(Stored data)

++++++++++

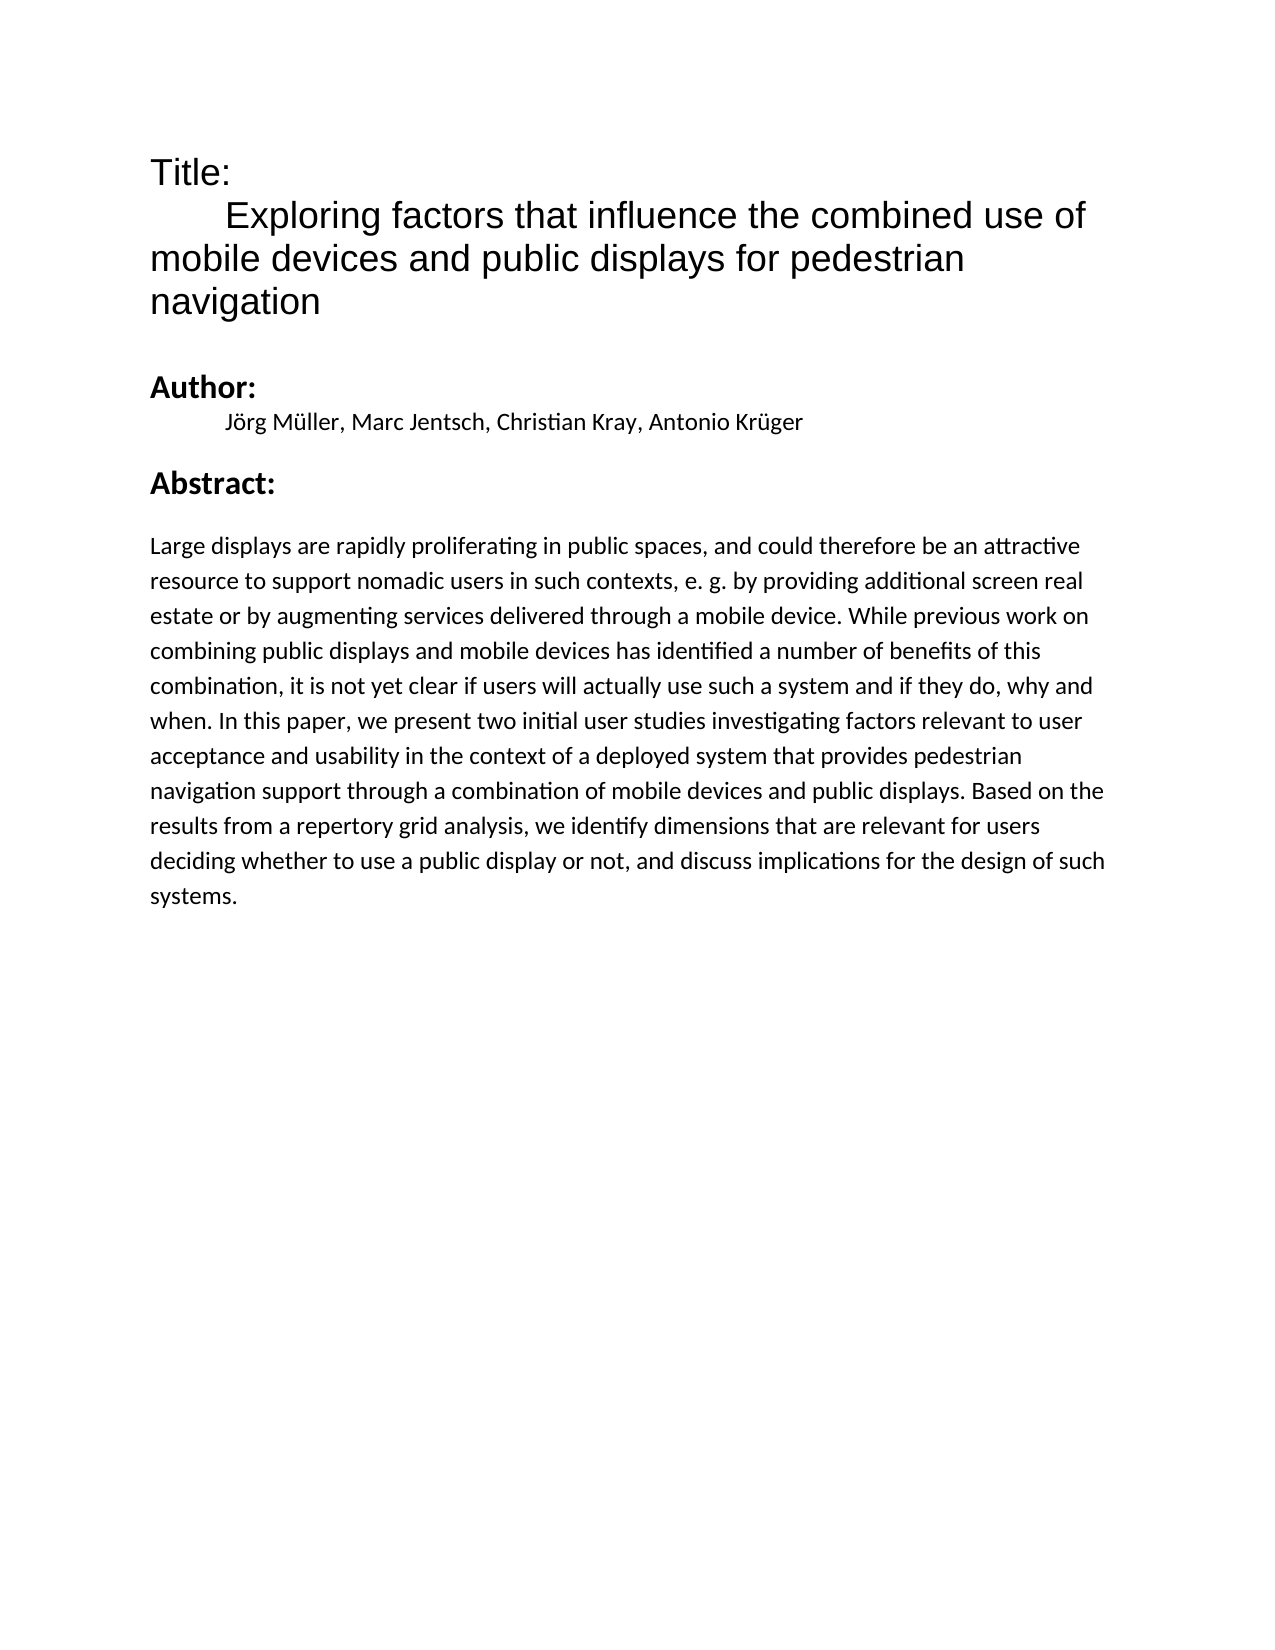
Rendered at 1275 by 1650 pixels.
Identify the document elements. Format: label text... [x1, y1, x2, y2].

text Jörg Müller, Marc Jentsch, Christian Kray, Antonio Krüger [150, 406, 1125, 437]
text Author: [150, 366, 1125, 406]
text navigation [150, 279, 1125, 322]
text mobile devices and public displays for pedestrian [150, 236, 1125, 279]
text Abstract: [150, 462, 1125, 503]
text Large displays are rapidly proliferating in public spaces, and could therefore be an attractive resource to support nomadic users in such contexts, e. g. by providing additional screen real estate or by augmenting services delivered through a mobile device. While previous work on combining public displays and mobile devices has identified a number of benefits of this combination, it is not yet clear if users will actually use such a system and if they do, why and when. In this paper, we present two initial user studies investigating factors relevant to user acceptance and usability in the context of a deployed system that provides pedestrian navigation support through a combination of mobile devices and public displays. Based on the results from a repertory grid analysis, we identify dimensions that are relevant for users deciding whether to use a public display or not, and discuss implications for the design of such systems. [150, 530, 1125, 910]
text Exploring factors that influence the combined use of [150, 193, 1125, 236]
text Title: [150, 150, 1125, 193]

++++++++++

▸ Task requirements
Each entry should come back exactly as written, with its pictures omitted.

▸ Task result
Rendered at 1275 by 1650 pixels.
Identify the document elements. Format: label text... [x1, y1, x2, y2].

text Jörg Müller, Marc Jentsch, Christian Kray, Antonio Krüger [150, 406, 1125, 437]
text Author: [150, 366, 1125, 406]
text navigation [150, 279, 1125, 322]
text mobile devices and public displays for pedestrian [150, 236, 1125, 279]
text Abstract: [150, 462, 1125, 503]
text Large displays are rapidly proliferating in public spaces, and could therefore be an attractive resource to support nomadic users in such contexts, e. g. by providing additional screen real estate or by augmenting services delivered through a mobile device. While previous work on combining public displays and mobile devices has identified a number of benefits of this combination, it is not yet clear if users will actually use such a system and if they do, why and when. In this paper, we present two initial user studies investigating factors relevant to user acceptance and usability in the context of a deployed system that provides pedestrian navigation support through a combination of mobile devices and public displays. Based on the results from a repertory grid analysis, we identify dimensions that are relevant for users deciding whether to use a public display or not, and discuss implications for the design of such systems. [150, 530, 1125, 910]
text Exploring factors that influence the combined use of [150, 193, 1125, 236]
text Title: [150, 150, 1125, 193]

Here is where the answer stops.